Vincent Lostanlen reviews for ADASP some current findings from NYU’s Music and Audio Research Lab as regards self-supervised machine listening.

Abstract

Short version (72 words): In this talk, I will review some current findings from NYU’s Music and Audio Research Lab as regards self-supervised machine listening. I will offer ideas for potential pretext tasks, with downstream applications in beat tracking, key estimation estimation, and tempo estimation. Lastly, I will discuss some open challenges facing the massive adoption of self-supervision in machine learning. In particular, the formulation of a bona fide pretext task deserves careful consideration.

Long version (554 words): The past decade has witnessed a breakthrough of deep learning in machine listening, with some noteworthy applications in acoustic event detection, music transcription, and structure retrieval. This progress was made possible thanks to several concurrent factors, among which: falling costs of sensing hardware, efficient GPU routines for differentiable programming, and better gradient-based algorithms for stochastic optimization.

However, not all machine listening tasks are born equal in terms of human cost. On one hand, due to its industrial impact in online streaming platforms, audio tagging enjoys vast amounts of user-generated content.
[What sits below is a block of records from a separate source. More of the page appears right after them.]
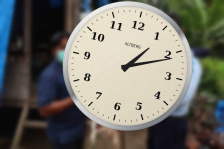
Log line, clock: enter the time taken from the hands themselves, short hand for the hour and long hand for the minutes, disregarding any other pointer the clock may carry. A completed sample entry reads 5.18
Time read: 1.11
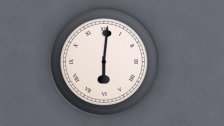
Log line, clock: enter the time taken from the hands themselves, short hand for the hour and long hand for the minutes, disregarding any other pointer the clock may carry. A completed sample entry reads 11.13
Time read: 6.01
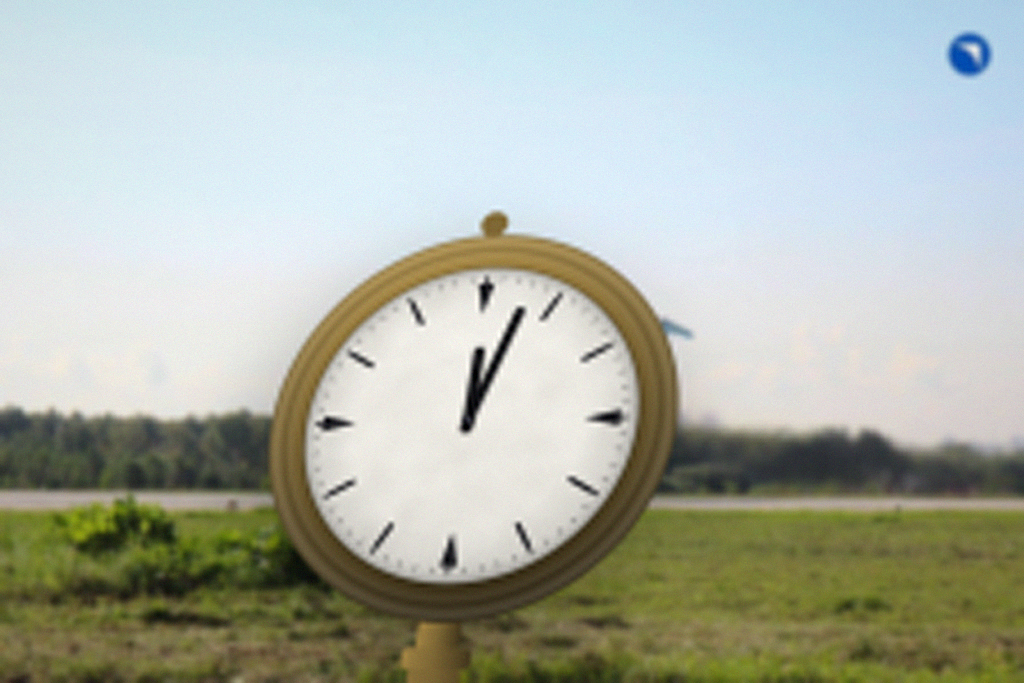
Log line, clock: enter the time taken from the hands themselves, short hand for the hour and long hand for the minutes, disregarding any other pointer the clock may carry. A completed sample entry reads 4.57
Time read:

On the other hand, more expert tasks such as beat tracking or key estimation are more annotation-intensive, and more expensive to crowdsource. Such discrepancy in the availability of training data leads to a two-tier situation, wherein few big annotated corpora (English speech, pop music, and so forth) quickly reach human-level performance whereas many “niche” applications (e.g. eco-acoustics, non-Western music) make little progress, if any.
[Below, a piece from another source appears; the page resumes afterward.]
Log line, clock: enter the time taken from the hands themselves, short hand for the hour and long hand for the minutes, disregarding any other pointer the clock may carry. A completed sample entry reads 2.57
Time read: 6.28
It stems from the above that a large number of use cases in machine listening remain out of reach of the traditional deep learning paradigm; that is, trained from scratch, end to end (from raw waveform to one-hot label space), under full human supervision. In this context, it is worth pointing out that all past efforts of transferring knowledge—from some richly labeled, general-purpose audio tagging task to some scarcely labeled, niche task—have brought underwhelming results. Nevertheless, one emerging paradigm in pattern recognition, known as self-supervised learning, offers a promising alternative to cross-collection transfer.

The key idea behind self-supervised learning is to formulate a so-called “pretext task” in which the deep learning system is trained to predict computer-generated, rather than human-annotated, labels. This task serves as a principled initialization mechanism before solving the task of interest (so-called “downstream task”) on the same dataset. The main advantage of self-supervised learning lies in its scalability. Because the pretext task requires no human intervention, it may be applied to massive amounts of unlabeled data; unlike the downstream task.

In this talk, I will present some recent applications of self-supervised learning, both in computer vision and machine listening. Some pretext tasks that have shown to be useful are: unshuffling a jigsaw puzzle; regressing when an environmental recording was acquired; and deciding whether a video stream matches a given soundtrack. I will review some current findings from NYU’s Music and Audio Research Lab as regards self-supervised machine listening. I will offer ideas for potential pretext tasks, with downstream applications in beat tracking, key estimation estimation, and tempo estimation.

Lastly, I will discuss some open challenges facing the massive adoption of self-supervision in machine learning. In particular, the formulation of a bona fide pretext task deserves careful consideration. Indeed, random manipulations of natural data may coincide with geometrical invariants: for example, swapping two identical jigsaw pieces leaves the overall scene unchanged, thereby making the pretext task inherently ambiguous. I propose a methodological workaround in order to adapt, on a per-sample basis, the formulation of the pretext task to the occasional presence of multistable percepts. Despite this caveat, I firmly believe that the self-supervision paradigm has a strong potential in machine listening. As such, it deserves further inquiry, both from theoretical and applied standpoints.